#### Your instructions:
Reproduce every one of the lines below character for character, leaving the pictures out of your answer.

#### Materials provided:
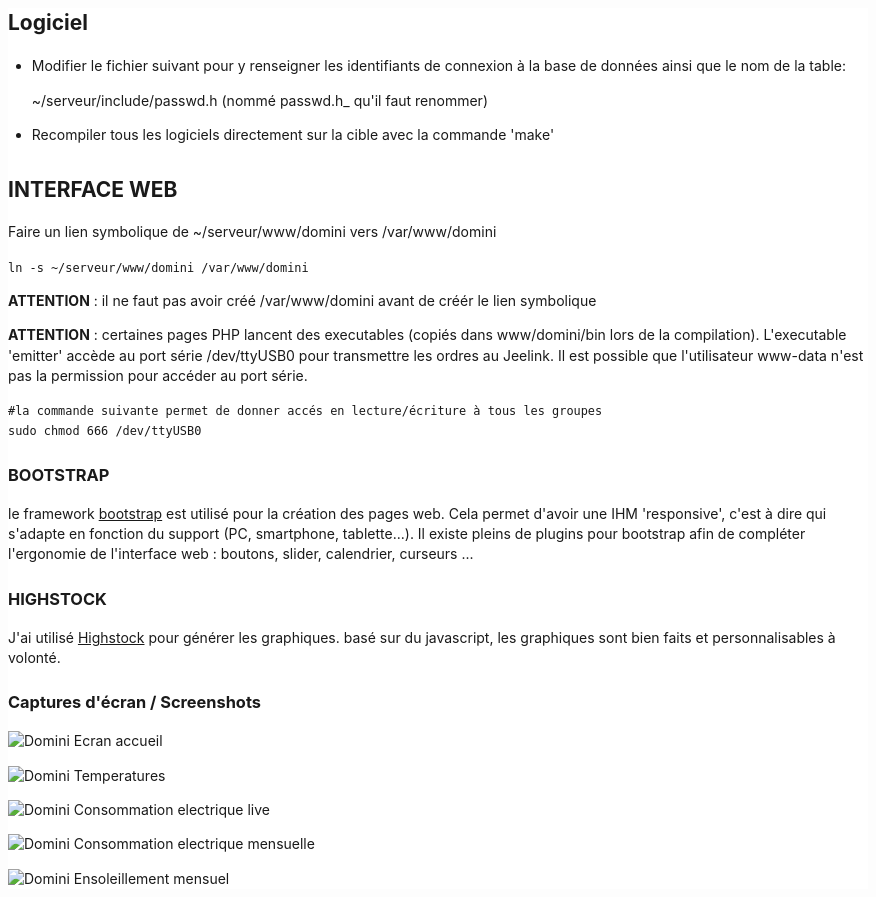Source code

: 	
## Logiciel
 - Modifier le fichier suivant pour y renseigner les identifiants de connexion à la base de données ainsi que le nom de la table:

	~/serveur/include/passwd.h (nommé passwd.h_ qu'il faut renommer)
	
 - Recompiler tous les logiciels directement sur la cible avec la commande 'make'
 
## INTERFACE WEB
Faire un lien symbolique de ~/serveur/www/domini vers /var/www/domini

	ln -s ~/serveur/www/domini /var/www/domini

**ATTENTION** : il ne faut pas avoir créé /var/www/domini avant de créér le lien symbolique

**ATTENTION** : certaines pages PHP lancent des executables (copiés dans www/domini/bin lors de la compilation). L'executable 'emitter' accède au port série /dev/ttyUSB0 pour transmettre les ordres au Jeelink. Il est possible que l'utilisateur www-data n'est pas la permission pour accéder au port série.
	
	#la commande suivante permet de donner accés en lecture/écriture à tous les groupes
	sudo chmod 666 /dev/ttyUSB0

### BOOTSTRAP
le framework [bootstrap](http://getbootstrap.com/) est utilisé pour la création des pages web.
Cela permet d'avoir une IHM 'responsive', c'est à dire qui s'adapte en fonction du support (PC, smartphone, tablette...).
Il existe pleins de plugins pour bootstrap afin de compléter l'ergonomie de l'interface web : boutons, slider, calendrier, curseurs ...

### HIGHSTOCK
J'ai utilisé [Highstock](http://www.highcharts.com/) pour générer les graphiques. basé sur du javascript, les graphiques sont bien faits et personnalisables à volonté.

### Captures d'écran / Screenshots
![Domini Ecran accueil](docs/img/screenshot/web_accueil.png)

![Domini Temperatures](docs/img/screenshot/web_temperature.png)

![Domini Consommation electrique live](docs/img/screenshot/web_elec_live.png)

![Domini Consommation electrique mensuelle](docs/img/screenshot/web_elec_mois.png)

![Domini Ensoleillement mensuel](docs/img/screenshot/web_soleil_mois.png)
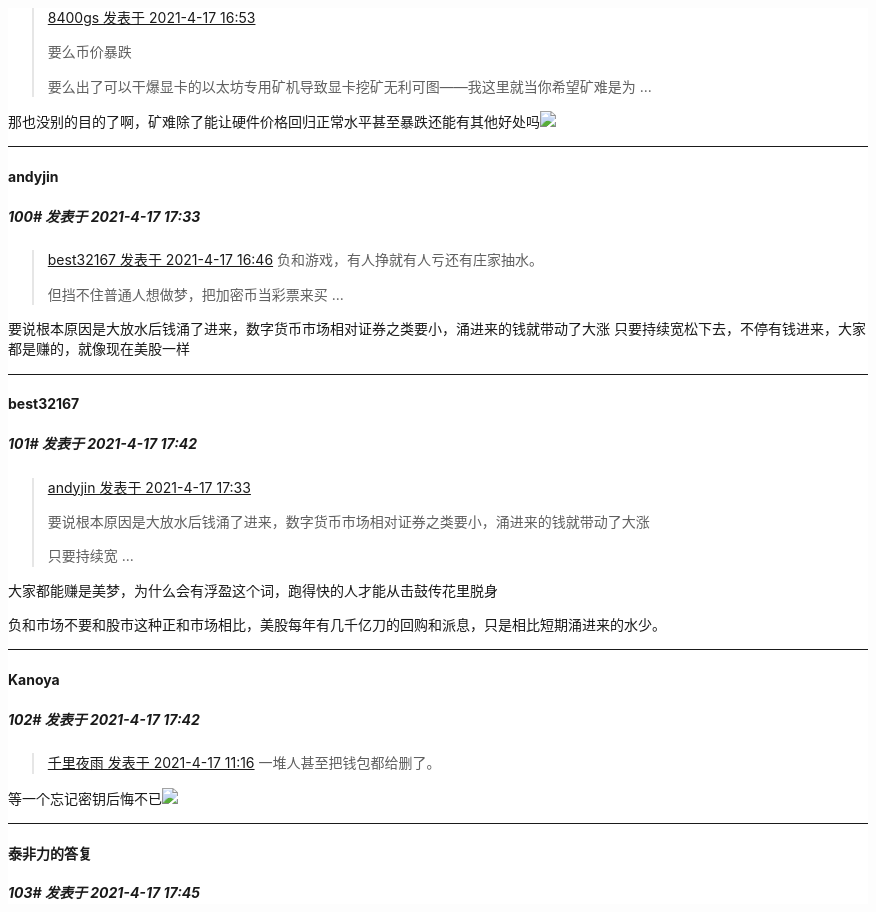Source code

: 
<blockquote><a href="httphttps://bbs.saraba1st.com/2b/forum.php?mod=redirect&amp;goto=findpost&amp;pid=50967842&amp;ptid=1999431" target="_blank">8400gs 发表于 2021-4-17 16:53</a>

要么币价暴跌


要么出了可以干爆显卡的以太坊专用矿机导致显卡挖矿无利可图——我这里就当你希望矿难是为 ...</blockquote>
那也没别的目的了啊，矿难除了能让硬件价格回归正常水平甚至暴跌还能有其他好处吗<img src="https://static.saraba1st.com/image/smiley/face2017/022.png" referrerpolicy="no-referrer">


-----

####  andyjin  
##### 100#       发表于 2021-4-17 17:33


<blockquote><a href="httphttps://bbs.saraba1st.com/2b/forum.php?mod=redirect&amp;goto=findpost&amp;pid=50967774&amp;ptid=1999431" target="_blank">best32167 发表于 2021-4-17 16:46</a>
负和游戏，有人挣就有人亏还有庄家抽水。

但挡不住普通人想做梦，把加密币当彩票来买 ...</blockquote>
要说根本原因是大放水后钱涌了进来，数字货币市场相对证券之类要小，涌进来的钱就带动了大涨
只要持续宽松下去，不停有钱进来，大家都是赚的，就像现在美股一样


-----

####  best32167  
##### 101#       发表于 2021-4-17 17:42


<blockquote><a href="httphttps://bbs.saraba1st.com/2b/forum.php?mod=redirect&amp;goto=findpost&amp;pid=50968233&amp;ptid=1999431" target="_blank">andyjin 发表于 2021-4-17 17:33</a>

要说根本原因是大放水后钱涌了进来，数字货币市场相对证券之类要小，涌进来的钱就带动了大涨

只要持续宽 ...</blockquote>
大家都能赚是美梦，为什么会有浮盈这个词，跑得快的人才能从击鼓传花里脱身


负和市场不要和股市这种正和市场相比，美股每年有几千亿刀的回购和派息，只是相比短期涌进来的水少。


-----

####  Kanoya  
##### 102#       发表于 2021-4-17 17:42


<blockquote><a href="httphttps://bbs.saraba1st.com/2b/forum.php?mod=redirect&amp;goto=findpost&amp;pid=50965249&amp;ptid=1999431" target="_blank">千里夜雨 发表于 2021-4-17 11:16</a>
一堆人甚至把钱包都给删了。</blockquote>
等一个忘记密钥后悔不已<img src="https://static.saraba1st.com/image/smiley/face2017/066.png" referrerpolicy="no-referrer">


-----

####  泰非力的答复  
##### 103#       发表于 2021-4-17 17:45
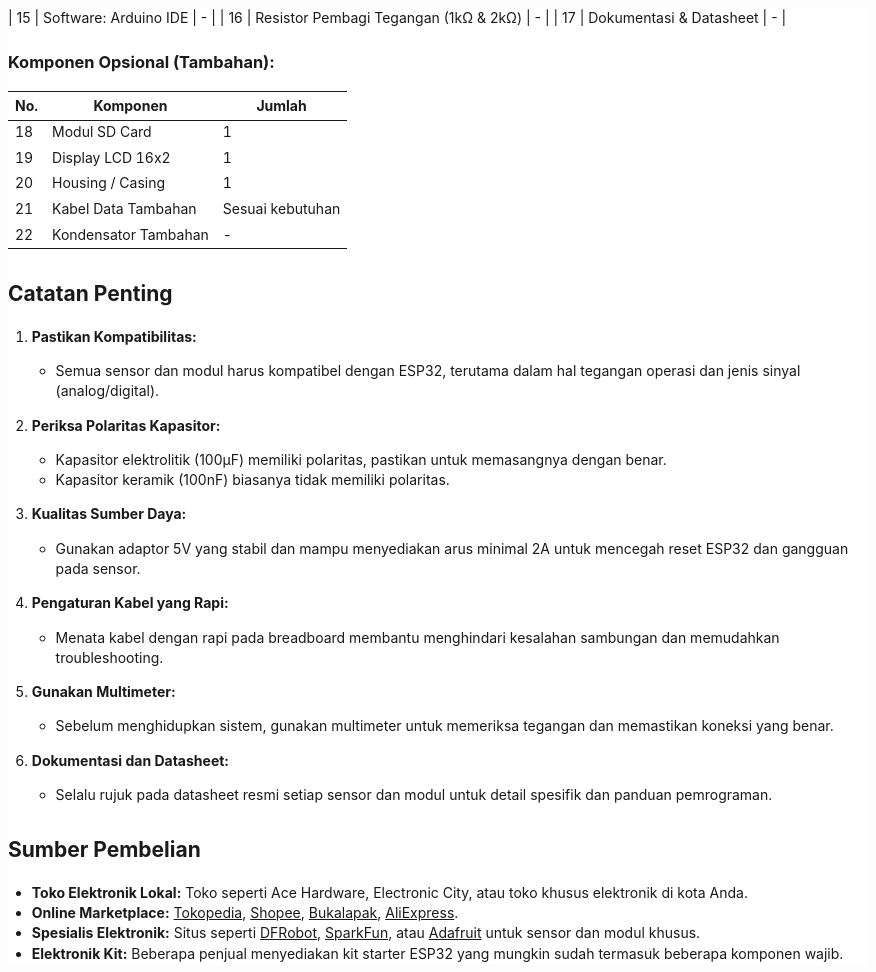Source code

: | 15      | Software: Arduino IDE                 | -                    |
| 16      | Resistor Pembagi Tegangan (1kΩ & 2kΩ) | -                    |
| 17      | Dokumentasi & Datasheet               | -                    |

### **Komponen Opsional (Tambahan):**

| **No.** | **Komponen**         | **Jumlah**       |
| ------- | -------------------- | ---------------- |
| 18      | Modul SD Card        | 1                |
| 19      | Display LCD 16x2     | 1                |
| 20      | Housing / Casing     | 1                |
| 21      | Kabel Data Tambahan  | Sesuai kebutuhan |
| 22      | Kondensator Tambahan | -                |

## **Catatan Penting**

1. **Pastikan Kompatibilitas:**
   - Semua sensor dan modul harus kompatibel dengan ESP32, terutama dalam hal tegangan operasi dan jenis sinyal (analog/digital).

2. **Periksa Polaritas Kapasitor:**
   - Kapasitor elektrolitik (100µF) memiliki polaritas, pastikan untuk memasangnya dengan benar.
   - Kapasitor keramik (100nF) biasanya tidak memiliki polaritas.

3. **Kualitas Sumber Daya:**
   - Gunakan adaptor 5V yang stabil dan mampu menyediakan arus minimal 2A untuk mencegah reset ESP32 dan gangguan pada sensor.

4. **Pengaturan Kabel yang Rapi:**
   - Menata kabel dengan rapi pada breadboard membantu menghindari kesalahan sambungan dan memudahkan troubleshooting.

5. **Gunakan Multimeter:**
   - Sebelum menghidupkan sistem, gunakan multimeter untuk memeriksa tegangan dan memastikan koneksi yang benar.

6. **Dokumentasi dan Datasheet:**
   - Selalu rujuk pada datasheet resmi setiap sensor dan modul untuk detail spesifik dan panduan pemrograman.

## **Sumber Pembelian**

- **Toko Elektronik Lokal:** Toko seperti Ace Hardware, Electronic City, atau toko khusus elektronik di kota Anda.
- **Online Marketplace:** [Tokopedia](https://www.tokopedia.com), [Shopee](https://www.shopee.co.id), [Bukalapak](https://www.bukalapak.com), [AliExpress](https://www.aliexpress.com).
- **Spesialis Elektronik:** Situs seperti [DFRobot](https://www.dfrobot.com), [SparkFun](https://www.sparkfun.com), atau [Adafruit](https://www.adafruit.com) untuk sensor dan modul khusus.
- **Elektronik Kit:** Beberapa penjual menyediakan kit starter ESP32 yang mungkin sudah termasuk beberapa komponen wajib.
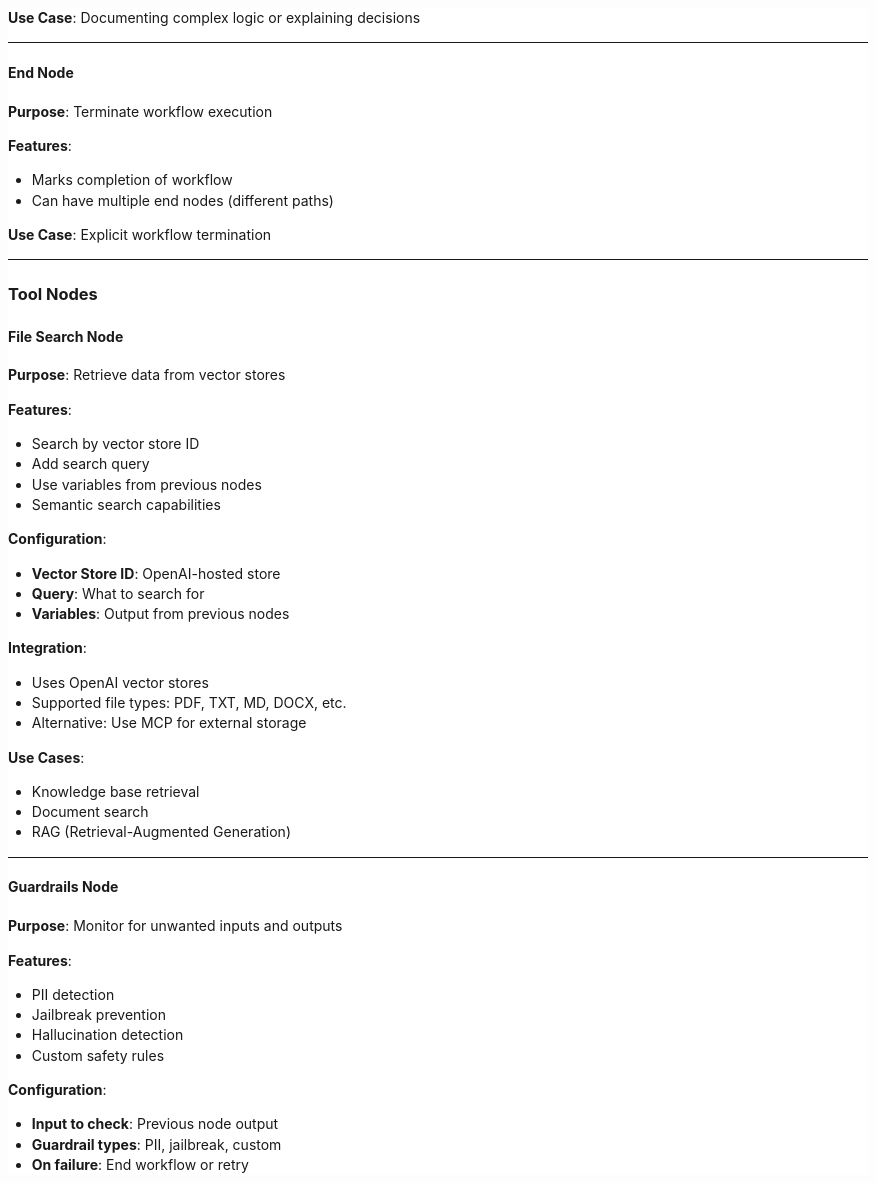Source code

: **Use Case**: Documenting complex logic or explaining decisions

---

#### End Node
**Purpose**: Terminate workflow execution

**Features**:
- Marks completion of workflow
- Can have multiple end nodes (different paths)

**Use Case**: Explicit workflow termination

---

### Tool Nodes

#### File Search Node
**Purpose**: Retrieve data from vector stores

**Features**:
- Search by vector store ID
- Add search query
- Use variables from previous nodes
- Semantic search capabilities

**Configuration**:
- **Vector Store ID**: OpenAI-hosted store
- **Query**: What to search for
- **Variables**: Output from previous nodes

**Integration**:
- Uses OpenAI vector stores
- Supported file types: PDF, TXT, MD, DOCX, etc.
- Alternative: Use MCP for external storage

**Use Cases**:
- Knowledge base retrieval
- Document search
- RAG (Retrieval-Augmented Generation)

---

#### Guardrails Node
**Purpose**: Monitor for unwanted inputs and outputs

**Features**:
- PII detection
- Jailbreak prevention
- Hallucination detection
- Custom safety rules

**Configuration**:
- **Input to check**: Previous node output
- **Guardrail types**: PII, jailbreak, custom
- **On failure**: End workflow or retry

#### Solution for this problem:
Source code

: 	
## Logiciel
 - Modifier le fichier suivant pour y renseigner les identifiants de connexion à la base de données ainsi que le nom de la table:

	~/serveur/include/passwd.h (nommé passwd.h_ qu'il faut renommer)
	
 - Recompiler tous les logiciels directement sur la cible avec la commande 'make'
 
## INTERFACE WEB
Faire un lien symbolique de ~/serveur/www/domini vers /var/www/domini

	ln -s ~/serveur/www/domini /var/www/domini

**ATTENTION** : il ne faut pas avoir créé /var/www/domini avant de créér le lien symbolique

**ATTENTION** : certaines pages PHP lancent des executables (copiés dans www/domini/bin lors de la compilation). L'executable 'emitter' accède au port série /dev/ttyUSB0 pour transmettre les ordres au Jeelink. Il est possible que l'utilisateur www-data n'est pas la permission pour accéder au port série.
	
	#la commande suivante permet de donner accés en lecture/écriture à tous les groupes
	sudo chmod 666 /dev/ttyUSB0

### BOOTSTRAP
le framework [bootstrap](http://getbootstrap.com/) est utilisé pour la création des pages web.
Cela permet d'avoir une IHM 'responsive', c'est à dire qui s'adapte en fonction du support (PC, smartphone, tablette...).
Il existe pleins de plugins pour bootstrap afin de compléter l'ergonomie de l'interface web : boutons, slider, calendrier, curseurs ...

### HIGHSTOCK
J'ai utilisé [Highstock](http://www.highcharts.com/) pour générer les graphiques. basé sur du javascript, les graphiques sont bien faits et personnalisables à volonté.

### Captures d'écran / Screenshots
![Domini Ecran accueil](docs/img/screenshot/web_accueil.png)

![Domini Temperatures](docs/img/screenshot/web_temperature.png)

![Domini Consommation electrique live](docs/img/screenshot/web_elec_live.png)

![Domini Consommation electrique mensuelle](docs/img/screenshot/web_elec_mois.png)

![Domini Ensoleillement mensuel](docs/img/screenshot/web_soleil_mois.png)
Source code

: 
<blockquote><a href="httphttps://bbs.saraba1st.com/2b/forum.php?mod=redirect&amp;goto=findpost&amp;pid=50967842&amp;ptid=1999431" target="_blank">8400gs 发表于 2021-4-17 16:53</a>

要么币价暴跌


要么出了可以干爆显卡的以太坊专用矿机导致显卡挖矿无利可图——我这里就当你希望矿难是为 ...</blockquote>
那也没别的目的了啊，矿难除了能让硬件价格回归正常水平甚至暴跌还能有其他好处吗<img src="https://static.saraba1st.com/image/smiley/face2017/022.png" referrerpolicy="no-referrer">


-----

####  andyjin  
##### 100#       发表于 2021-4-17 17:33


<blockquote><a href="httphttps://bbs.saraba1st.com/2b/forum.php?mod=redirect&amp;goto=findpost&amp;pid=50967774&amp;ptid=1999431" target="_blank">best32167 发表于 2021-4-17 16:46</a>
负和游戏，有人挣就有人亏还有庄家抽水。

但挡不住普通人想做梦，把加密币当彩票来买 ...</blockquote>
要说根本原因是大放水后钱涌了进来，数字货币市场相对证券之类要小，涌进来的钱就带动了大涨
只要持续宽松下去，不停有钱进来，大家都是赚的，就像现在美股一样


-----

####  best32167  
##### 101#       发表于 2021-4-17 17:42


<blockquote><a href="httphttps://bbs.saraba1st.com/2b/forum.php?mod=redirect&amp;goto=findpost&amp;pid=50968233&amp;ptid=1999431" target="_blank">andyjin 发表于 2021-4-17 17:33</a>

要说根本原因是大放水后钱涌了进来，数字货币市场相对证券之类要小，涌进来的钱就带动了大涨

只要持续宽 ...</blockquote>
大家都能赚是美梦，为什么会有浮盈这个词，跑得快的人才能从击鼓传花里脱身


负和市场不要和股市这种正和市场相比，美股每年有几千亿刀的回购和派息，只是相比短期涌进来的水少。


-----

####  Kanoya  
##### 102#       发表于 2021-4-17 17:42


<blockquote><a href="httphttps://bbs.saraba1st.com/2b/forum.php?mod=redirect&amp;goto=findpost&amp;pid=50965249&amp;ptid=1999431" target="_blank">千里夜雨 发表于 2021-4-17 11:16</a>
一堆人甚至把钱包都给删了。</blockquote>
等一个忘记密钥后悔不已<img src="https://static.saraba1st.com/image/smiley/face2017/066.png" referrerpolicy="no-referrer">


-----

####  泰非力的答复  
##### 103#       发表于 2021-4-17 17:45
Source code

: | 15      | Software: Arduino IDE                 | -                    |
| 16      | Resistor Pembagi Tegangan (1kΩ & 2kΩ) | -                    |
| 17      | Dokumentasi & Datasheet               | -                    |

### **Komponen Opsional (Tambahan):**

| **No.** | **Komponen**         | **Jumlah**       |
| ------- | -------------------- | ---------------- |
| 18      | Modul SD Card        | 1                |
| 19      | Display LCD 16x2     | 1                |
| 20      | Housing / Casing     | 1                |
| 21      | Kabel Data Tambahan  | Sesuai kebutuhan |
| 22      | Kondensator Tambahan | -                |

## **Catatan Penting**

1. **Pastikan Kompatibilitas:**
   - Semua sensor dan modul harus kompatibel dengan ESP32, terutama dalam hal tegangan operasi dan jenis sinyal (analog/digital).

2. **Periksa Polaritas Kapasitor:**
   - Kapasitor elektrolitik (100µF) memiliki polaritas, pastikan untuk memasangnya dengan benar.
   - Kapasitor keramik (100nF) biasanya tidak memiliki polaritas.

3. **Kualitas Sumber Daya:**
   - Gunakan adaptor 5V yang stabil dan mampu menyediakan arus minimal 2A untuk mencegah reset ESP32 dan gangguan pada sensor.

4. **Pengaturan Kabel yang Rapi:**
   - Menata kabel dengan rapi pada breadboard membantu menghindari kesalahan sambungan dan memudahkan troubleshooting.

5. **Gunakan Multimeter:**
   - Sebelum menghidupkan sistem, gunakan multimeter untuk memeriksa tegangan dan memastikan koneksi yang benar.

6. **Dokumentasi dan Datasheet:**
   - Selalu rujuk pada datasheet resmi setiap sensor dan modul untuk detail spesifik dan panduan pemrograman.

## **Sumber Pembelian**

- **Toko Elektronik Lokal:** Toko seperti Ace Hardware, Electronic City, atau toko khusus elektronik di kota Anda.
- **Online Marketplace:** [Tokopedia](https://www.tokopedia.com), [Shopee](https://www.shopee.co.id), [Bukalapak](https://www.bukalapak.com), [AliExpress](https://www.aliexpress.com).
- **Spesialis Elektronik:** Situs seperti [DFRobot](https://www.dfrobot.com), [SparkFun](https://www.sparkfun.com), atau [Adafruit](https://www.adafruit.com) untuk sensor dan modul khusus.
- **Elektronik Kit:** Beberapa penjual menyediakan kit starter ESP32 yang mungkin sudah termasuk beberapa komponen wajib.
Source code

: **Use Case**: Documenting complex logic or explaining decisions

---

#### End Node
**Purpose**: Terminate workflow execution

**Features**:
- Marks completion of workflow
- Can have multiple end nodes (different paths)

**Use Case**: Explicit workflow termination

---

### Tool Nodes

#### File Search Node
**Purpose**: Retrieve data from vector stores

**Features**:
- Search by vector store ID
- Add search query
- Use variables from previous nodes
- Semantic search capabilities

**Configuration**:
- **Vector Store ID**: OpenAI-hosted store
- **Query**: What to search for
- **Variables**: Output from previous nodes

**Integration**:
- Uses OpenAI vector stores
- Supported file types: PDF, TXT, MD, DOCX, etc.
- Alternative: Use MCP for external storage

**Use Cases**:
- Knowledge base retrieval
- Document search
- RAG (Retrieval-Augmented Generation)

---

#### Guardrails Node
**Purpose**: Monitor for unwanted inputs and outputs

**Features**:
- PII detection
- Jailbreak prevention
- Hallucination detection
- Custom safety rules

**Configuration**:
- **Input to check**: Previous node output
- **Guardrail types**: PII, jailbreak, custom
- **On failure**: End workflow or retry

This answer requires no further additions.